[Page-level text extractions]
^^^^^^^^^^^^^^^^

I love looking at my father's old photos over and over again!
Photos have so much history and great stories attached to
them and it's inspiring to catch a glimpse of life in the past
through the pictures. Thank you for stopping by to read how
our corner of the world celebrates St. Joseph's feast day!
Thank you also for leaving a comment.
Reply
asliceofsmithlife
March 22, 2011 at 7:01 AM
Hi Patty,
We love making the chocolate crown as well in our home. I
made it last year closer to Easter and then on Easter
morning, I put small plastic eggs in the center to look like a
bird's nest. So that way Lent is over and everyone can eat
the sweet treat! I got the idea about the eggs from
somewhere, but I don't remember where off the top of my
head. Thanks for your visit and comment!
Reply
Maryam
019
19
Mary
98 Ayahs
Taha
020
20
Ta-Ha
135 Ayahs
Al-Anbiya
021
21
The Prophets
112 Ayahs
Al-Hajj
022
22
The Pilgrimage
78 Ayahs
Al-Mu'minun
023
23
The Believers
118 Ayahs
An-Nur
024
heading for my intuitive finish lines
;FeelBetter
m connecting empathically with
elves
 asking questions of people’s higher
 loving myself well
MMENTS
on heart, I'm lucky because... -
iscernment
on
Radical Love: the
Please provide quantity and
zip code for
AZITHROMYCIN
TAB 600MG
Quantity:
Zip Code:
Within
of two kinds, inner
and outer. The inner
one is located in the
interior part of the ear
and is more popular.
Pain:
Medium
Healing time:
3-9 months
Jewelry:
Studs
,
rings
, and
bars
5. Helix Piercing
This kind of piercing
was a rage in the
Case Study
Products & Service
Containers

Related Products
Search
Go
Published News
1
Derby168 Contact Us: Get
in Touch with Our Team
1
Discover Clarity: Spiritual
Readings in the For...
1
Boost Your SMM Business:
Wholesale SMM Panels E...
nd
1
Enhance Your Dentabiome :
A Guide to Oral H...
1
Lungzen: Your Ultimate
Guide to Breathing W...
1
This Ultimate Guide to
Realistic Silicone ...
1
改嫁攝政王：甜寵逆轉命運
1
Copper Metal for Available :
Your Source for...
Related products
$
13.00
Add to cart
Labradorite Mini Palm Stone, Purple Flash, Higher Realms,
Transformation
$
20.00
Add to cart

^^^^^^^^^^^^^^^^

All of the records must be repeated exactly.

I love looking at my father's old photos over and over again!
Photos have so much history and great stories attached to
them and it's inspiring to catch a glimpse of life in the past
through the pictures. Thank you for stopping by to read how
our corner of the world celebrates St. Joseph's feast day!
Thank you also for leaving a comment.
Reply
asliceofsmithlife
March 22, 2011 at 7:01 AM
Hi Patty,
We love making the chocolate crown as well in our home. I
made it last year closer to Easter and then on Easter
morning, I put small plastic eggs in the center to look like a
bird's nest. So that way Lent is over and everyone can eat
the sweet treat! I got the idea about the eggs from
somewhere, but I don't remember where off the top of my
head. Thanks for your visit and comment!
Reply
Maryam
019
19
Mary
98 Ayahs
Taha
020
20
Ta-Ha
135 Ayahs
Al-Anbiya
021
21
The Prophets
112 Ayahs
Al-Hajj
022
22
The Pilgrimage
78 Ayahs
Al-Mu'minun
023
23
The Believers
118 Ayahs
An-Nur
024
heading for my intuitive finish lines
;FeelBetter
m connecting empathically with
elves
 asking questions of people’s higher
 loving myself well
MMENTS
on heart, I'm lucky because... -
iscernment
on
Radical Love: the
Please provide quantity and
zip code for
AZITHROMYCIN
TAB 600MG
Quantity:
Zip Code:
Within
of two kinds, inner
and outer. The inner
one is located in the
interior part of the ear
and is more popular.
Pain:
Medium
Healing time:
3-9 months
Jewelry:
Studs
,
rings
, and
bars
5. Helix Piercing
This kind of piercing
was a rage in the
Case Study
Products & Service
Containers

Related Products
Search
Go
Published News
1
Derby168 Contact Us: Get
in Touch with Our Team
1
Discover Clarity: Spiritual
Readings in the For...
1
Boost Your SMM Business:
Wholesale SMM Panels E...
nd
1
Enhance Your Dentabiome :
A Guide to Oral H...
1
Lungzen: Your Ultimate
Guide to Breathing W...
1
This Ultimate Guide to
Realistic Silicone ...
1
改嫁攝政王：甜寵逆轉命運
1
Copper Metal for Available :
Your Source for...
Related products
$
13.00
Add to cart
Labradorite Mini Palm Stone, Purple Flash, Higher Realms,
Transformation
$
20.00
Add to cart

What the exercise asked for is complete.